-- MATERIAL TO PROCESS follows --
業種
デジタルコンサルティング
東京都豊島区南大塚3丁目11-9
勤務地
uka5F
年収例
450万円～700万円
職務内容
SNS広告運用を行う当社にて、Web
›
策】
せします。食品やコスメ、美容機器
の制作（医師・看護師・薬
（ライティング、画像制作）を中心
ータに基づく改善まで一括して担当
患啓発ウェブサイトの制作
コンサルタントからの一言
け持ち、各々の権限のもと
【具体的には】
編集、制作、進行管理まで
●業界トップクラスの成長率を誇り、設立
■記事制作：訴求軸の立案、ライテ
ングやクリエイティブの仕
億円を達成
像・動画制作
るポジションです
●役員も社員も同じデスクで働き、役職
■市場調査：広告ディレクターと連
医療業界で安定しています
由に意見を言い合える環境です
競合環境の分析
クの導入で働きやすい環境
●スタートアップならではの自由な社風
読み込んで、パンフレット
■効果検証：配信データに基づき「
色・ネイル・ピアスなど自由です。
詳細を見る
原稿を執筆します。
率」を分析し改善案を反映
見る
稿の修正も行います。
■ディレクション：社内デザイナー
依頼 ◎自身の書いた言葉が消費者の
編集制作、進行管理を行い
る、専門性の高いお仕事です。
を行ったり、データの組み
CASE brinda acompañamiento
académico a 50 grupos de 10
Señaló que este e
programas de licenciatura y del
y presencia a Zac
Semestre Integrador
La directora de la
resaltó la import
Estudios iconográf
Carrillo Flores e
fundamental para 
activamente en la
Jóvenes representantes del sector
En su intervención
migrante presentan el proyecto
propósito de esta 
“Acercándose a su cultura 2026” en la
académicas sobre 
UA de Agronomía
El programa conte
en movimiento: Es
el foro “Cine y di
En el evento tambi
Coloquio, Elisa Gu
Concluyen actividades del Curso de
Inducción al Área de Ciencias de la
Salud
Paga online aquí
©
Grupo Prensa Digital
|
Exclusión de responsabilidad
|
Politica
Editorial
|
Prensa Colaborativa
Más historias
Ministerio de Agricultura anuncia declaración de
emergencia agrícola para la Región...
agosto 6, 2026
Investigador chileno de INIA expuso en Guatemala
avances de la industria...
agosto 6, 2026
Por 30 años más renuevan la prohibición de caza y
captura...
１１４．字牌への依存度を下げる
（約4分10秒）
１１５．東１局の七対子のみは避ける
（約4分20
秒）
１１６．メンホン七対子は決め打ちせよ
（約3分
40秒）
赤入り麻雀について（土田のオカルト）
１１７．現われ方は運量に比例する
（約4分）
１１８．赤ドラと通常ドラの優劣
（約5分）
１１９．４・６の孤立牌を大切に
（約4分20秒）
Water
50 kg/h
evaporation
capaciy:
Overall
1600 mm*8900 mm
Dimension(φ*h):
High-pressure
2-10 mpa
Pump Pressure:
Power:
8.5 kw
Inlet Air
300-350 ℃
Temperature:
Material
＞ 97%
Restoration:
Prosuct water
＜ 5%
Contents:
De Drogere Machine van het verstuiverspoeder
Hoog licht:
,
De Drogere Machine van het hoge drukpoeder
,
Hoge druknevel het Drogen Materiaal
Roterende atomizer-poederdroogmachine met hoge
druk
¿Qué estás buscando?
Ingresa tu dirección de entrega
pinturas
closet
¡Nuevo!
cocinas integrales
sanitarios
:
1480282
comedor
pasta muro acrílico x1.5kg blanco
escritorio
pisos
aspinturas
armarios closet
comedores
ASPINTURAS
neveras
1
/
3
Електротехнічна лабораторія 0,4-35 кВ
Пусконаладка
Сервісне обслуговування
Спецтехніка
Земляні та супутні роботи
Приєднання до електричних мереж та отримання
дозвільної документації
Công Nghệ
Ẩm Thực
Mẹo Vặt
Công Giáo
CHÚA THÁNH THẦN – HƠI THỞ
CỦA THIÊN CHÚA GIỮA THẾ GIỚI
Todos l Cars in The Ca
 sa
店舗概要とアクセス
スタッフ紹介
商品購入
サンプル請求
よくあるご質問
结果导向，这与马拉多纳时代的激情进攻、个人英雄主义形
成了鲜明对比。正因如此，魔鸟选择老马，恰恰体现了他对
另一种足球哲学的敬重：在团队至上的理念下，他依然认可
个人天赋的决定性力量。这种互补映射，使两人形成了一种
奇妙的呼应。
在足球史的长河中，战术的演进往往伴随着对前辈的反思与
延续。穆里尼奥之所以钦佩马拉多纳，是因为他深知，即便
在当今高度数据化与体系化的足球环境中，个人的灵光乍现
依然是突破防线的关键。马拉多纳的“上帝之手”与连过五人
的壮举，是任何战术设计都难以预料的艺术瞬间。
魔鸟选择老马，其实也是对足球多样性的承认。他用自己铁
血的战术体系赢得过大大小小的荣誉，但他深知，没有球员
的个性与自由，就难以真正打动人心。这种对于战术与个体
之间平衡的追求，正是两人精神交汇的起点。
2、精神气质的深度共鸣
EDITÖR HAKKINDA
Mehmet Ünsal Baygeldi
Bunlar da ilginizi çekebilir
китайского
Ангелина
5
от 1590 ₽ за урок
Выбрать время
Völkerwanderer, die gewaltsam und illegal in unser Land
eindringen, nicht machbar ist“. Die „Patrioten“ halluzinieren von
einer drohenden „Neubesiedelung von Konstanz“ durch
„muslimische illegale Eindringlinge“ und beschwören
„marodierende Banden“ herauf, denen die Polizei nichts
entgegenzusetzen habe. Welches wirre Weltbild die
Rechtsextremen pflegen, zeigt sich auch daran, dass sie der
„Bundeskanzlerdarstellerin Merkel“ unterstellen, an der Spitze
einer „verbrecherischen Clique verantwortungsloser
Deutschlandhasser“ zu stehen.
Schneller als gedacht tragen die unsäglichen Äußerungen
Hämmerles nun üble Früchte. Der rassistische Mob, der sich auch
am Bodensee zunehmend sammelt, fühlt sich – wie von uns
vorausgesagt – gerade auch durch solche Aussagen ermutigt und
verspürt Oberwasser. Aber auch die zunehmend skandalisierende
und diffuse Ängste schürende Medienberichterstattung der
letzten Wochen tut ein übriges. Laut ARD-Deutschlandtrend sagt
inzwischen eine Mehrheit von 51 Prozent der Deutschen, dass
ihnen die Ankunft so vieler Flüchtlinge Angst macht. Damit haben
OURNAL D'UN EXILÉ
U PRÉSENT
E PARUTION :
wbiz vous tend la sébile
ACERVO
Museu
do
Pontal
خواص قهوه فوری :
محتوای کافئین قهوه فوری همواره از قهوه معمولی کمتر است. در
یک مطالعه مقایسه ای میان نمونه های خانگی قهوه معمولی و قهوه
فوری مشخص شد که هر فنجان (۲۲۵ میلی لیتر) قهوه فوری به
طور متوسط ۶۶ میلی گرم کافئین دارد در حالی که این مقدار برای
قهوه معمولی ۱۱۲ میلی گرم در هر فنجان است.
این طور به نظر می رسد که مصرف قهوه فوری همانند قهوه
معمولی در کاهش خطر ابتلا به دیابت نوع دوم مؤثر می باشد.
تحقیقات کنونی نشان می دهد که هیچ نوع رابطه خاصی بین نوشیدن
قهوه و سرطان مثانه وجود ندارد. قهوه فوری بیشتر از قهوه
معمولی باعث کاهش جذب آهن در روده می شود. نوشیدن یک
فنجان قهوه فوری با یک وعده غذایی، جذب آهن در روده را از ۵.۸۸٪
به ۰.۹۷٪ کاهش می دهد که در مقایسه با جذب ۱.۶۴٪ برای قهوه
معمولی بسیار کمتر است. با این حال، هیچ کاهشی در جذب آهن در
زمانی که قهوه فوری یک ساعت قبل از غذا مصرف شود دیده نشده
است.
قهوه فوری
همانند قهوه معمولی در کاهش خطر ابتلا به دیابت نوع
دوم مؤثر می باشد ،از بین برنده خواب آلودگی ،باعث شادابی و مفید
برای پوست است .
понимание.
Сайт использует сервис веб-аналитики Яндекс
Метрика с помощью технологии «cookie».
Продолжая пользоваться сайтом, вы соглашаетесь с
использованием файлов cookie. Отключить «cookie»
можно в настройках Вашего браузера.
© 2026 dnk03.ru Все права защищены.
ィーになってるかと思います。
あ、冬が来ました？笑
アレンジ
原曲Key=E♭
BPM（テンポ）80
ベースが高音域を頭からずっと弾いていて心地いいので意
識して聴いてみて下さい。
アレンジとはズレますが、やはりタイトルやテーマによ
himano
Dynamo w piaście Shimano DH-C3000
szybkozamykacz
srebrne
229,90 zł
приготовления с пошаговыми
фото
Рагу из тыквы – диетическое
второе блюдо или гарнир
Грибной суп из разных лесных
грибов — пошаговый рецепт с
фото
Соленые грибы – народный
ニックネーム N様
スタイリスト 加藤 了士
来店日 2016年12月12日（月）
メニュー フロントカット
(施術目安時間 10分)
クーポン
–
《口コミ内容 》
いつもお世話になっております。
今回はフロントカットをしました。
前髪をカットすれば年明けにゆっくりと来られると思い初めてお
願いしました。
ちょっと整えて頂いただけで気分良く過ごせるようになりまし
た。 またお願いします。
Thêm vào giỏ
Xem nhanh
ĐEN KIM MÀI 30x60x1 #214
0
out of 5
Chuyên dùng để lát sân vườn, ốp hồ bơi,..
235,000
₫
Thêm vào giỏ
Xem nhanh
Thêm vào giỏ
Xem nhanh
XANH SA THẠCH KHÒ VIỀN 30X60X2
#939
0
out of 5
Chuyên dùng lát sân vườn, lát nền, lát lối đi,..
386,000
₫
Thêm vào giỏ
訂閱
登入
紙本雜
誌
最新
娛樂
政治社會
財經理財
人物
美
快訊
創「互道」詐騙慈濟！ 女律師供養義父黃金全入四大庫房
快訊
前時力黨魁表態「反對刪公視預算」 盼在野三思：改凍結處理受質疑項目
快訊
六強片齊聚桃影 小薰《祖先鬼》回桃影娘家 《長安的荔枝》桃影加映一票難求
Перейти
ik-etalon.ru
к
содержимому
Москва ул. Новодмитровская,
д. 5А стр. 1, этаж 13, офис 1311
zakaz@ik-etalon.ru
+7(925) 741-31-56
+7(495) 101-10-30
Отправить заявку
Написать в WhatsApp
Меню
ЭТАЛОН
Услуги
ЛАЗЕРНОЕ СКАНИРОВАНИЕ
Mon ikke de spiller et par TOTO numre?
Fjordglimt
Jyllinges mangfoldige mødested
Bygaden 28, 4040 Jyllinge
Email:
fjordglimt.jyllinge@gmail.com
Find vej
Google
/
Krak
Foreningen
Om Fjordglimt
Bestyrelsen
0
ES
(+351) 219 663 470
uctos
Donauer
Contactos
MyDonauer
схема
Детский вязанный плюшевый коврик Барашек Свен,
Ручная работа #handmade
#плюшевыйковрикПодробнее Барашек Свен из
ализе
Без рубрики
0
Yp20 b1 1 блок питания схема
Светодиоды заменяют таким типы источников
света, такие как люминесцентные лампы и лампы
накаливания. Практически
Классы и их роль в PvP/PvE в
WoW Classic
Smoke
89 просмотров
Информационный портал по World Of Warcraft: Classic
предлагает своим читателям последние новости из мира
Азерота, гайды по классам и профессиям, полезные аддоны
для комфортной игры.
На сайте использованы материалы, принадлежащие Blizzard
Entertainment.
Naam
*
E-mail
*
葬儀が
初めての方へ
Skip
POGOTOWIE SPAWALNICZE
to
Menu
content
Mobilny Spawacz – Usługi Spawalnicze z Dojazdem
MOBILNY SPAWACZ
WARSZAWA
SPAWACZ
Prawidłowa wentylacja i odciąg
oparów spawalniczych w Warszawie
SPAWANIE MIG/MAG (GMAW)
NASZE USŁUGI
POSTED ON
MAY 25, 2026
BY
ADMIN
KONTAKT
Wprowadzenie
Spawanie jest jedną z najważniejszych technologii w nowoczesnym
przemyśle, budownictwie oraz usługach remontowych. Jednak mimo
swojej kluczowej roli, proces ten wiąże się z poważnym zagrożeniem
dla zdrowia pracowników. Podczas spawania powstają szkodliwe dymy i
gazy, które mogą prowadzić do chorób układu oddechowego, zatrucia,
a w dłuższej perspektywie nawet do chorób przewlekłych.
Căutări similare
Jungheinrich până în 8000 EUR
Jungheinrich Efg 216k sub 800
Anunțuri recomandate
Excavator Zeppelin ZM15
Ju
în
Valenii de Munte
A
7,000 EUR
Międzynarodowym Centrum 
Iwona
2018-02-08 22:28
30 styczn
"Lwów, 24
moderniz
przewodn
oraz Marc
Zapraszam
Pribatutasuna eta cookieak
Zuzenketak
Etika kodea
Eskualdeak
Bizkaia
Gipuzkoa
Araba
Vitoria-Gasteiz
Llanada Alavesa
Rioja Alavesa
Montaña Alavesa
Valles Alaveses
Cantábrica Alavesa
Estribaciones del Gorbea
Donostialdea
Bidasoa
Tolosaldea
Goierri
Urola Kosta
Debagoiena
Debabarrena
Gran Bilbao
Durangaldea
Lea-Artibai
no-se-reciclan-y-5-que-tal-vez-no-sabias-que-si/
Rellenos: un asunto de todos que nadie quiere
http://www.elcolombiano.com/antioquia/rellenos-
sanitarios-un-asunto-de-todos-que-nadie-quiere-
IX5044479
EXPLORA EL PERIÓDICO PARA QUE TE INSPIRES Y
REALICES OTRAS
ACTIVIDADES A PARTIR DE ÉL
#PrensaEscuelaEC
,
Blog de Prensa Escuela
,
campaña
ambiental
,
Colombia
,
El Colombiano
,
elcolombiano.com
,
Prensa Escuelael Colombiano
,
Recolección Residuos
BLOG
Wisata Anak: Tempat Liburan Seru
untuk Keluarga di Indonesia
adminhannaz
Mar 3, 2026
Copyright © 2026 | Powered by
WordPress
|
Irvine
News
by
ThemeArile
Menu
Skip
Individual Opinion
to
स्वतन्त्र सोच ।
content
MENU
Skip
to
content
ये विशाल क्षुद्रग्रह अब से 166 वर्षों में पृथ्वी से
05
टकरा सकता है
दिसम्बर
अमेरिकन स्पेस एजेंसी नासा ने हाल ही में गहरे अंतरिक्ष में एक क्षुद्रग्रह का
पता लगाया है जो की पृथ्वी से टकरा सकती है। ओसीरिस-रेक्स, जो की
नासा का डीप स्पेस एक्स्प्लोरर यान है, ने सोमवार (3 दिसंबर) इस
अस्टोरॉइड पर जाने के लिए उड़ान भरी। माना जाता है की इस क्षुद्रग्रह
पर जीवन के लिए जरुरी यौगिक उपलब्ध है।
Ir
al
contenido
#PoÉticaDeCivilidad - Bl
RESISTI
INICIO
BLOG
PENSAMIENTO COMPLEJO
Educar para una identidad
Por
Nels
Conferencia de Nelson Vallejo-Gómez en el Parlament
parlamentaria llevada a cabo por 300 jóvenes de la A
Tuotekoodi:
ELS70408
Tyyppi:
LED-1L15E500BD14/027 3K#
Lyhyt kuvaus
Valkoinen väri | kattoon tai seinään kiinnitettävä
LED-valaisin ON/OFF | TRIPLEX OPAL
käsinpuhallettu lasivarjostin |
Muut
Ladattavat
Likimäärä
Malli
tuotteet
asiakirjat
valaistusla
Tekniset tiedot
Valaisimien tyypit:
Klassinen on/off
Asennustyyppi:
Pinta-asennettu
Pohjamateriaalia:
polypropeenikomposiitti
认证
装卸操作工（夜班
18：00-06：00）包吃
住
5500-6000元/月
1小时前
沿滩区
-- MATERIAL TO PROCESS concluded --
# EXERCISE INSTRUCTIONS
After locating the line holding "همانند قهوه معمولی" above, output exactly that line and every line after it through the line holding "Грибной суп из разных лесных". Include nothing else.

# EXERCISE RESPONSE
همانند قهوه معمولی در کاهش خطر ابتلا به دیابت نوع
دوم مؤثر می باشد ،از بین برنده خواب آلودگی ،باعث شادابی و مفید
برای پوست است .
понимание.
Сайт использует сервис веб-аналитики Яндекс
Метрика с помощью технологии «cookie».
Продолжая пользоваться сайтом, вы соглашаетесь с
использованием файлов cookie. Отключить «cookie»
можно в настройках Вашего браузера.
© 2026 dnk03.ru Все права защищены.
ィーになってるかと思います。
あ、冬が来ました？笑
アレンジ
原曲Key=E♭
BPM（テンポ）80
ベースが高音域を頭からずっと弾いていて心地いいので意
識して聴いてみて下さい。
アレンジとはズレますが、やはりタイトルやテーマによ
himano
Dynamo w piaście Shimano DH-C3000
szybkozamykacz
srebrne
229,90 zł
приготовления с пошаговыми
фото
Рагу из тыквы – диетическое
второе блюдо или гарнир
Грибной суп из разных лесных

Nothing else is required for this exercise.